Brain drain and skills flight

One of the first things we would have to look at is the effect that Zimbabwe’s struggles have had on the population with a massive skills flight. It may seem like a simple case of losing our best and brightest minds to countries where they are met with better conditions but there’s much more to it. We have also the knowledge that has been passed down to them through years of refinement and furthermore they will not pass that knowledge down to anyone. Our education system becomes a breeding ground for qualifications over innovation as a result.

Weak internal competition

Economist Michael Porter highlighted the need for a big and competitive domestic market in order to create products that are favoured in international markets. The importance of domestic competition comes in the way businesses are forced to innovate, cost cut and give an all-around better product in order to battle for market share. The result is a product that can stand up to the international competition. German auto manufacturing has Daimler-Chrysler, BMW and Volkswagen. Korean technology has LG and Samsung. Japanese auto has Toyota, Honda and Nissan. Where there is tough domestic competition a product that can stand up internationally is born.

Not playing to strengths

Zimbabwe for a long time has believed and run on the (now former) breadbasket of Africa ideology. Zimbabwe certainly has great conditions for agriculture, historically. While climatic conditions have drastically changed we have not. Droughts were a once in every 10-year occurrence and now it looks every second year is a drought year or thereabouts. What we have consistently failed to do is play to our strengths. Hanging on to markets where we are not competitive on a natural level means ineffective and inefficient production.

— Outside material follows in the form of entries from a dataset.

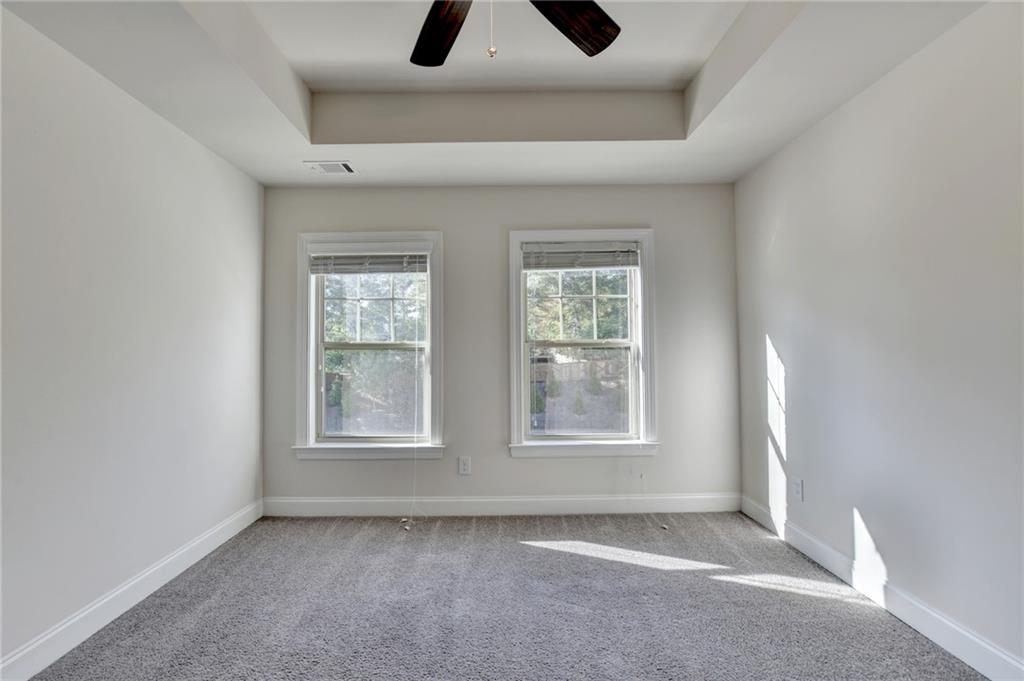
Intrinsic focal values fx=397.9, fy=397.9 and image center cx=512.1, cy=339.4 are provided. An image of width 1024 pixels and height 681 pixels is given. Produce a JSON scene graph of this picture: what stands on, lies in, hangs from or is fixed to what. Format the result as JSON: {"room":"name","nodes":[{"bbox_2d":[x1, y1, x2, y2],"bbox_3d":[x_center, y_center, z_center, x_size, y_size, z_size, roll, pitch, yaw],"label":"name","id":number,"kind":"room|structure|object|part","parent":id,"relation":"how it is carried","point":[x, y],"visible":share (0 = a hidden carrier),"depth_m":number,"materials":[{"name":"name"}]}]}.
{"room":"bedroom","nodes":[
{"label":"bedroom","id":0,"kind":"room"},
{"bbox_2d":[0,7,264,674],"bbox_3d":[-1.935,-0.117,0.993,0.170,2.770,4.419,0,-2,0],"label":"left wall","id":1,"kind":"structure","parent":0,"point":[197,147],"depth_m":1.82,"materials":[{"name":"white paint"}]},
{"bbox_2d":[0,499,262,680],"bbox_3d":[-1.842,1.195,0.954,0.016,0.126,4.063,0,-2,0],"label":"left baseboard","id":2,"kind":"structure","parent":1,"relation":"attached to","point":[231,535],"depth_m":1.83,"materials":[{"name":"white paint"}]},
{"bbox_2d":[0,0,991,188],"bbox_3d":[-0.046,-1.363,1.163,3.594,0.285,4.223,0,-2,0],"label":"ceiling","id":3,"kind":"structure","parent":0,"point":[273,177],"depth_m":2.04,"materials":[{"name":"white paint"}]},
{"bbox_2d":[303,160,355,174],"bbox_3d":[-1.237,-1.171,2.708,0.303,0.012,0.182,0,-2,0],"label":"ceiling vent","id":4,"kind":"object","parent":3,"relation":"attached to","point":[339,165],"visible":0.99,"depth_m":2.69,"materials":[{"name":"white metal"}]},
{"bbox_2d":[409,0,620,65],"bbox_3d":[-0.094,-1.157,1.130,1.230,0.613,1.217,0,-2,0],"label":"ceiling fan","id":5,"kind":"object","parent":3,"relation":"hanging from","point":[596,46],"visible":0.99,"depth_m":1.45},
{"bbox_3d":[-0.254,-1.123,1.475,0.259,0.047,0.495,0,-2,-20],"label":"fan blade","id":6,"kind":"part","parent":5,"relation":"part of","materials":[{"name":"brown wood"}]},
{"bbox_3d":[0.174,-1.138,1.444,0.457,0.047,0.313,1,-2,-44],"label":"fan blade","id":7,"kind":"part","parent":5,"relation":"part of","materials":[{"name":"brown wood"}]},
{"bbox_2d":[260,183,740,510],"bbox_3d":[-0.102,-0.057,3.089,3.744,2.768,0.164,0,-2,0],"label":"back wall","id":8,"kind":"structure","parent":0,"point":[491,237],"depth_m":3.01,"materials":[{"name":"grey paint"}]},
{"bbox_2d":[294,232,445,459],"bbox_3d":[-1.092,0.060,3.096,1.153,1.725,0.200,0,-2,0],"label":"left window","id":9,"kind":"structure","parent":8,"relation":"in","point":[313,372],"depth_m":3.08,"materials":[{"name":"white"}]},
{"bbox_2d":[309,252,427,274],"bbox_3d":[-1.086,-0.591,3.046,0.869,0.174,0.054,0,-2,0],"label":"left window blind","id":10,"kind":"object","parent":9,"relation":"attached to","point":[347,261],"visible":0.99,"depth_m":3.03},
{"bbox_2d":[399,249,422,529],"bbox_3d":[-0.729,0.366,2.935,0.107,1.911,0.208,0,-2,0],"label":"left blind cord","id":11,"kind":"object","parent":10,"relation":"hanging from","point":[407,529],"visible":0.98,"depth_m":2.91,"materials":[{"name":"white plastic"}]},
{"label":"sash","id":12,"kind":"part","parent":9,"relation":"part of","materials":[{"name":"glass"}]},
{"bbox_2d":[457,456,470,474],"bbox_3d":[-0.362,0.944,2.980,0.086,0.134,0.009,0,-2,0],"label":"wall socket","id":13,"kind":"object","parent":8,"relation":"attached to","point":[461,469],"visible":0.98,"depth_m":2.98,"materials":[{"name":"white plastic"}]},
{"bbox_2d":[262,493,740,516],"bbox_3d":[-0.020,1.233,2.972,3.516,0.130,0.016,0,-2,0],"label":"back baseboard","id":14,"kind":"structure","parent":8,"relation":"attached to","point":[604,499],"depth_m":2.96,"materials":[{"name":"white paint"}]},
{"bbox_2d":[508,228,657,457],"bbox_3d":[0.546,0.034,3.101,1.156,1.721,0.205,0,-2,0],"label":"right window","id":15,"kind":"structure","parent":8,"relation":"in","point":[542,443],"depth_m":3.08,"materials":[{"name":"white"}]},
{"bbox_2d":[522,243,641,270],"bbox_3d":[0.525,-0.634,3.034,0.884,0.198,0.055,0,-2,0],"label":"right window blind","id":16,"kind":"object","parent":15,"relation":"attached to","point":[624,265],"visible":0.99,"depth_m":3.02,"materials":[{"name":"grey plastic"}]},
{"bbox_2d":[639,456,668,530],"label":"right blind cord","id":17,"kind":"object","parent":16,"relation":"hanging from","point":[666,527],"visible":0.97,"depth_m":2.85,"materials":[{"name":"white plastic"}]},
{"bbox_3d":[0.527,0.401,3.125,0.864,0.700,0.053,0,-2,0],"label":"sash","id":18,"kind":"part","parent":15,"relation":"part of","materials":[{"name":"white plastic"}]},
{"bbox_2d":[24,509,986,680],"bbox_3d":[-0.023,1.310,1.237,3.716,0.113,4.275,0,-2,0],"label":"carpet floor","id":19,"kind":"structure","parent":0,"point":[514,554],"depth_m":1.87,"materials":[{"name":"grey carpet"}]},
{"bbox_2d":[731,1,1023,674],"bbox_3d":[1.828,-0.159,1.065,0.168,2.813,4.303,0,-2,0],"label":"right wall","id":20,"kind":"structure","parent":0,"point":[864,96],"depth_m":1.75,"materials":[{"name":"white paint"}]},
{"bbox_2d":[792,476,803,500],"bbox_3d":[1.738,0.908,2.426,0.009,0.127,0.077,0,-2,0],"label":"wall socket","id":21,"kind":"object","parent":20,"relation":"attached to","point":[798,485],"visible":0.99,"depth_m":2.42,"materials":[{"name":"white plastic"}]},
{"bbox_2d":[740,493,1022,680],"bbox_3d":[1.732,1.163,0.954,0.016,0.128,4.045,0,-2,0],"label":"right baseboard","id":22,"kind":"structure","parent":20,"relation":"attached to","point":[996,652],"depth_m":1.76,"materials":[{"name":"white paint"}]},
{"label":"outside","id":23,"kind":"structure","parent":0,"visible":0},
{"label":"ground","id":24,"kind":"structure","parent":23,"visible":0},
{"bbox_2d":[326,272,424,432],"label":"tree","id":25,"kind":"object","parent":24,"relation":"on","point":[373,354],"visible":0.53,"materials":[{"name":"green plant"}]},
{"bbox_2d":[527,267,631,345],"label":"tree","id":26,"kind":"object","parent":24,"relation":"on","point":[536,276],"visible":0.24,"materials":[{"name":"green plant"}]}
]}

Weak financing culture low savings/investment

Money makes the world go round and nowhere more so than in business. Zimbabwe as a nation has a terribly low savings culture. Of course, people are in dire situations but even in times of prosperity, we have not encouraged savings. Banks have continuously penalized people for holding money with them, investment processes are complicated. Nowhere is this cultural norm more pronounced than in our government who sing about the huge budget surplus they have made in recent months but have only directed 12% of the entire budget spending to infrastructure (a form of investment).

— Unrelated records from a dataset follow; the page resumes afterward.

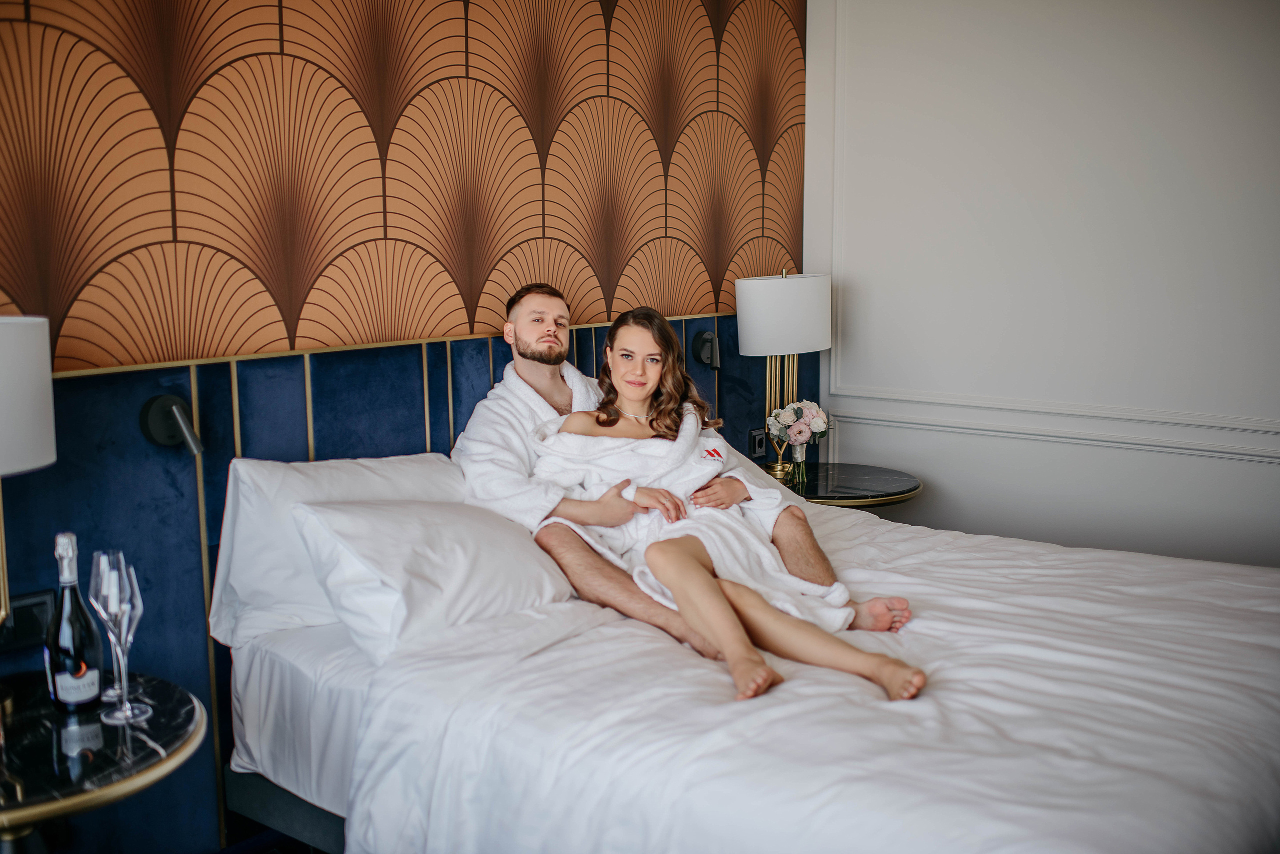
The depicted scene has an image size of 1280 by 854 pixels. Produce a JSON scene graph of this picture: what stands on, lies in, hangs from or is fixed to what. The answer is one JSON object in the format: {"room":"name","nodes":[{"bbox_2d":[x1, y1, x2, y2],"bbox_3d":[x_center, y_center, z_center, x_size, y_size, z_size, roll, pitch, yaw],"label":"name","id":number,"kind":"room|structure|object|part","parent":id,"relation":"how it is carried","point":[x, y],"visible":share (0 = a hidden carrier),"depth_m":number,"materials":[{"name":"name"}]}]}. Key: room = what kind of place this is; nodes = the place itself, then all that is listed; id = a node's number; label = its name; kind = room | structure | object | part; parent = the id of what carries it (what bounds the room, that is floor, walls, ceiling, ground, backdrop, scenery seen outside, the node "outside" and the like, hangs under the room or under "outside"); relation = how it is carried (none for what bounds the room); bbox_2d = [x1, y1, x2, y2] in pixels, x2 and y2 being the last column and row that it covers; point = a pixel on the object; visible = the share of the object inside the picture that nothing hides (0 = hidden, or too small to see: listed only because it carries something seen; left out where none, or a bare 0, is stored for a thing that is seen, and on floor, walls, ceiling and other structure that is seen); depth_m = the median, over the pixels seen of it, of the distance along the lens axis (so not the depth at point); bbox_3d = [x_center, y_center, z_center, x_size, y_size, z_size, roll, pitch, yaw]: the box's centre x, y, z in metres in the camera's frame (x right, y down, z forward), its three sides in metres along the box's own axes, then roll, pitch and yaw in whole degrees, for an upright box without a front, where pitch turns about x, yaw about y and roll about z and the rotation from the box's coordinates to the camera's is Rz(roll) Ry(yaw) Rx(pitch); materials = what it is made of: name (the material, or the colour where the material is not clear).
{"room":"bedroom","nodes":[
{"label":"bedroom","id":0,"kind":"room"},
{"bbox_2d":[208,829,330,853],"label":"floor","id":1,"kind":"structure","parent":0,"point":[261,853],"depth_m":2.96,"materials":[{"name":"carpet"}]},
{"bbox_2d":[0,665,204,853],"bbox_3d":[-1.073,0.814,2.052,0.663,0.619,0.656,6,10,40],"label":"side table","id":2,"kind":"object","parent":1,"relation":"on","point":[28,805],"visible":0.94,"depth_m":1.97,"materials":[{"name":"black stone"}]},
{"bbox_2d":[0,317,56,628],"bbox_3d":[-1.190,0.138,2.098,0.357,0.687,0.369,6,10,40],"label":"table lamp","id":3,"kind":"object","parent":2,"relation":"on","point":[13,404],"visible":1,"depth_m":2.09,"materials":[{"name":"white fabric"}]},
{"bbox_2d":[45,532,103,714],"bbox_3d":[-0.962,0.329,2.098,0.082,0.305,0.082,6,10,40],"label":"champagne bottle","id":4,"kind":"object","parent":2,"relation":"on","point":[88,701],"visible":0.99,"depth_m":2.08,"materials":[{"name":"glass"}]},
{"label":"label","id":5,"kind":"part","parent":4,"relation":"part of","materials":[{"name":"white paper"}]},
{"bbox_2d":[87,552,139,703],"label":"champagne glass","id":6,"kind":"object","parent":2,"relation":"on","point":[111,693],"visible":0.52,"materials":[{"name":"clear glass"}]},
{"bbox_2d":[90,550,149,724],"bbox_3d":[-0.857,0.344,2.052,0.087,0.261,0.087,6,10,40],"label":"champagne flute","id":7,"kind":"object","parent":2,"relation":"on","point":[113,611],"visible":0.98,"depth_m":2.04,"materials":[{"name":"clear glass"}]},
{"bbox_2d":[223,460,1279,853],"bbox_3d":[0.355,0.608,2.718,2.262,0.855,1.800,6,10,40],"label":"bed","id":8,"kind":"object","parent":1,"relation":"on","point":[266,666],"visible":0.85,"depth_m":2.26,"materials":[{"name":"white fabric"}]},
{"bbox_2d":[209,450,464,650],"bbox_3d":[-0.611,0.242,2.865,0.303,0.389,0.727,6,10,40],"label":"pillow","id":9,"kind":"object","parent":8,"relation":"on","point":[254,469],"visible":0.48,"depth_m":2.65,"materials":[{"name":"white fabric"}]},
{"bbox_2d":[288,496,572,665],"bbox_3d":[-0.423,0.293,2.714,0.381,0.307,0.653,6,10,40],"label":"pillow","id":10,"kind":"object","parent":8,"relation":"on","point":[359,511],"visible":0.88,"depth_m":2.55,"materials":[{"name":"white fabric"}]},
{"bbox_2d":[444,281,881,661],"bbox_3d":[0.009,0.147,3.107,0.892,1.014,0.595,6,10,40],"label":"man","id":11,"kind":"object","parent":8,"relation":"on","point":[549,374],"visible":0.6,"depth_m":3.08},
{"bbox_2d":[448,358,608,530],"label":"bathrobe","id":12,"kind":"object","parent":11,"relation":"on","point":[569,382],"visible":0.46,"depth_m":3.12,"materials":[{"name":"white fabric"}]},
{"bbox_2d":[537,307,925,703],"bbox_3d":[0.176,0.111,2.893,0.547,0.851,1.110,-4,9,-26],"label":"woman","id":13,"kind":"object","parent":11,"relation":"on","point":[662,399],"visible":0.91,"depth_m":2.94},
{"bbox_2d":[533,409,850,629],"bbox_3d":[0.146,0.250,3.057,0.668,0.527,0.440,6,10,40],"label":"bathrobe","id":14,"kind":"object","parent":13,"relation":"on","point":[574,439],"visible":0.67,"depth_m":3.05,"materials":[{"name":"white fabric"}]},
{"bbox_2d":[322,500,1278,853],"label":"duvet","id":15,"kind":"object","parent":8,"relation":"on","point":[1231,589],"visible":0.72,"depth_m":2.23,"materials":[{"name":"white fabric"}]},
{"bbox_2d":[761,461,923,509],"bbox_3d":[0.632,0.477,4.317,0.645,0.588,0.633,6,10,40],"label":"nightstand","id":16,"kind":"object","parent":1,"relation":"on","point":[835,477],"visible":0.47,"depth_m":4.18,"materials":[{"name":"black stone"}]},
{"bbox_2d":[734,266,831,478],"bbox_3d":[0.491,-0.195,4.249,0.308,0.726,0.351,6,10,40],"label":"table lamp","id":17,"kind":"object","parent":16,"relation":"on","point":[775,292],"visible":0.97,"depth_m":4.09,"materials":[{"name":"metal"}]},
{"bbox_3d":[0.475,-0.379,4.213,0.352,0.249,0.362,6,10,40],"label":"drum shade","id":18,"kind":"part","parent":17,"relation":"part of","materials":[{"name":"white fabric"}]},
{"bbox_2d":[786,440,808,486],"bbox_3d":[0.526,0.120,4.180,0.075,0.144,0.078,6,10,40],"label":"flower vase","id":19,"kind":"object","parent":16,"relation":"on","point":[802,449],"visible":0.95,"depth_m":4.16,"materials":[{"name":"clear glass"}]},
{"bbox_2d":[765,398,828,447],"bbox_3d":[0.535,0.029,4.251,0.215,0.245,0.207,6,10,40],"label":"flower bouquet","id":20,"kind":"object","parent":19,"relation":"in","point":[787,422],"visible":0.91,"depth_m":4.20,"materials":[{"name":"white plant"}]},
{"bbox_2d":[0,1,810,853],"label":"wallpapered wall","id":21,"kind":"structure","parent":0,"point":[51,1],"depth_m":3.09,"materials":[{"name":"orange paper"}]},
{"bbox_2d":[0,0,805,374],"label":"wallpaper panel","id":22,"kind":"structure","parent":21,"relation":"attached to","point":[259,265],"depth_m":3.20,"materials":[{"name":"orange paper"}]},
{"bbox_2d":[0,306,808,853],"bbox_3d":[-0.579,0.350,3.404,0.046,1.159,3.251,6,10,40],"label":"headboard","id":23,"kind":"object","parent":21,"relation":"attached to","point":[417,382],"visible":0.51,"depth_m":2.90,"materials":[{"name":"blue fabric"}]},
{"bbox_2d":[0,589,56,650],"bbox_3d":[-1.235,0.390,2.480,0.018,0.104,0.131,6,10,40],"label":"wall socket","id":24,"kind":"object","parent":23,"relation":"attached to","point":[28,606],"visible":0.7,"depth_m":2.48,"materials":[{"name":"black"}]},
{"bbox_2d":[139,394,203,455],"bbox_3d":[-0.998,0.004,2.688,0.146,0.126,0.107,6,10,40],"label":"reading lamp","id":25,"kind":"object","parent":23,"relation":"attached to","point":[154,414],"visible":0.98,"depth_m":2.69,"materials":[{"name":"black metal"}]},
{"bbox_2d":[692,329,720,370],"bbox_3d":[0.235,-0.259,4.257,0.125,0.129,0.087,6,10,40],"label":"reading lamp","id":26,"kind":"object","parent":23,"relation":"attached to","point":[707,340],"visible":0.95,"depth_m":4.24,"materials":[{"name":"black metal"}]},
{"bbox_2d":[748,428,767,458],"bbox_3d":[0.424,0.056,4.442,0.014,0.100,0.083,6,10,40],"label":"wall socket","id":27,"kind":"object","parent":23,"relation":"attached to","point":[760,447],"visible":0.9,"depth_m":4.43,"materials":[{"name":"black"}]},
{"bbox_2d":[805,0,1279,572],"bbox_3d":[1.984,-0.556,3.741,3.500,2.840,0.163,6,10,40],"label":"white wall","id":28,"kind":"structure","parent":0,"point":[1268,469],"depth_m":4.19,"materials":[{"name":"white paint"}]},
{"bbox_2d":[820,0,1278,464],"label":"wall molding","id":29,"kind":"structure","parent":28,"relation":"attached to","point":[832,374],"depth_m":4.39,"materials":[{"name":"white paint"}]}
]}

Instead, we as a nation fly around with a begging bowl hoping the external investment will kick start our industries. Any entrepreneur or investor will tell you that startup investment comes from within and growth is financed from outside, if necessary. With a domestic investment habit, we would have the local markets deciding where the funds go and what needs to be invested in. This ultimately makes for more effective distribution of resources.


Each of these factors standing alone is a serious challenge to competitiveness. When combined they bring about the situation we find ourselves in today. Yes, these are matters of government and industrial policy but those policies are shaped by these factors. A lack of domestic investment to invest in those bright minds that remain means our best ideas never see the light of day. Young people the nation over coming up with new bright ideas to fight the very challenges we face but do not see the light of day. Greenslabs is one example as is the young man who built a generator from scraps.

Ultimately there is nothing wrong with the Zimbabwean individual or entrepreneur. Many Zimbabweans have gone forward to be leading minds competing at the very top in other countries. By nature, the Zimbabwean is clearly competent but conditions fail to provide the nurturing needed to harness the competence.